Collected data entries
-=-=-=-=-

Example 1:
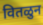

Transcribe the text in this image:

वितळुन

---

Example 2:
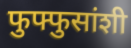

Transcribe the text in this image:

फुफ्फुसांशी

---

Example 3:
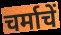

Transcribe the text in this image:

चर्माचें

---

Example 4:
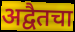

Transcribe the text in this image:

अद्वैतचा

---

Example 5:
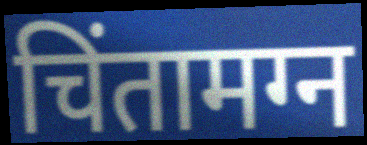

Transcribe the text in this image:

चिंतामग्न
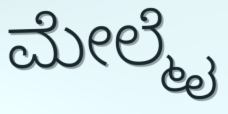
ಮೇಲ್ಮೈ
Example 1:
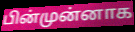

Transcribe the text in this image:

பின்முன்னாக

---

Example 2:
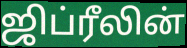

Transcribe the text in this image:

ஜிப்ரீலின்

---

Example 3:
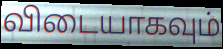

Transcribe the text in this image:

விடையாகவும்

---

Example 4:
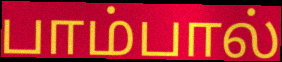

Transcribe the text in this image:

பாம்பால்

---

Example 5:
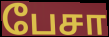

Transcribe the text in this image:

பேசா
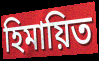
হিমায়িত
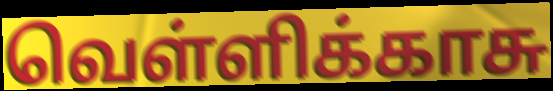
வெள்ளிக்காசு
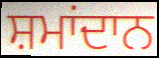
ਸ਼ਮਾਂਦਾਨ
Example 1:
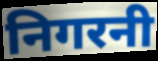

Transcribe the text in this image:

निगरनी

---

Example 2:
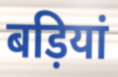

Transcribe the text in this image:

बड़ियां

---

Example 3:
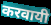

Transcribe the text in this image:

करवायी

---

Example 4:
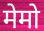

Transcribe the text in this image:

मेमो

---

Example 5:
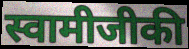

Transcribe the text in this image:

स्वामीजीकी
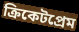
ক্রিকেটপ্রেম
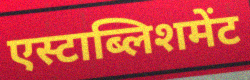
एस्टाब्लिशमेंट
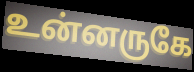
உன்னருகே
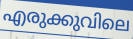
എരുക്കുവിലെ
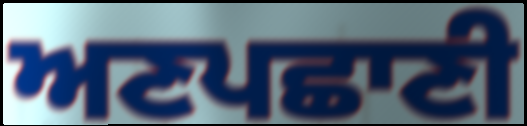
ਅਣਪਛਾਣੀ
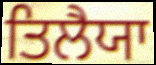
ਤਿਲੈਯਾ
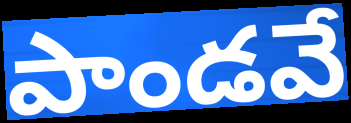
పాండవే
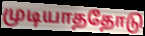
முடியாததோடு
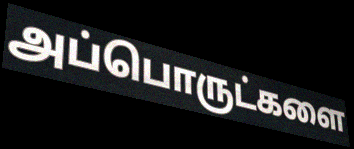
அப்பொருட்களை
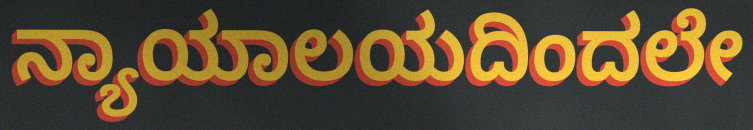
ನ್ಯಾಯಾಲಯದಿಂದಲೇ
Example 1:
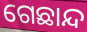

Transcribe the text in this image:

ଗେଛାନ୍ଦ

-=-=-=-=-

Task to complete
Word for word, quote the lines above. Omit the pictures.

Answer for the task
Example 1:

Transcribe the text in this image:

वितळुन

---

Example 2:

Transcribe the text in this image:

फुफ्फुसांशी

---

Example 3:

Transcribe the text in this image:

चर्माचें

---

Example 4:

Transcribe the text in this image:

अद्वैतचा

---

Example 5:

Transcribe the text in this image:

चिंतामग्न
ಮೇಲ್ಮೈ
Example 1:

Transcribe the text in this image:

பின்முன்னாக

---

Example 2:

Transcribe the text in this image:

ஜிப்ரீலின்

---

Example 3:

Transcribe the text in this image:

விடையாகவும்

---

Example 4:

Transcribe the text in this image:

பாம்பால்

---

Example 5:

Transcribe the text in this image:

பேசா
হিমায়িত
வெள்ளிக்காசு
ਸ਼ਮਾਂਦਾਨ
Example 1:

Transcribe the text in this image:

निगरनी

---

Example 2:

Transcribe the text in this image:

बड़ियां

---

Example 3:

Transcribe the text in this image:

करवायी

---

Example 4:

Transcribe the text in this image:

मेमो

---

Example 5:

Transcribe the text in this image:

स्वामीजीकी
ক্রিকেটপ্রেম
एस्टाब्लिशमेंट
உன்னருகே
എരുക്കുവിലെ
ਅਣਪਛਾਣੀ
ਤਿਲੈਯਾ
పాండవే
முடியாததோடு
அப்பொருட்களை
ನ್ಯಾಯಾಲಯದಿಂದಲೇ
Example 1:

Transcribe the text in this image:

ଗେଛାନ୍ଦ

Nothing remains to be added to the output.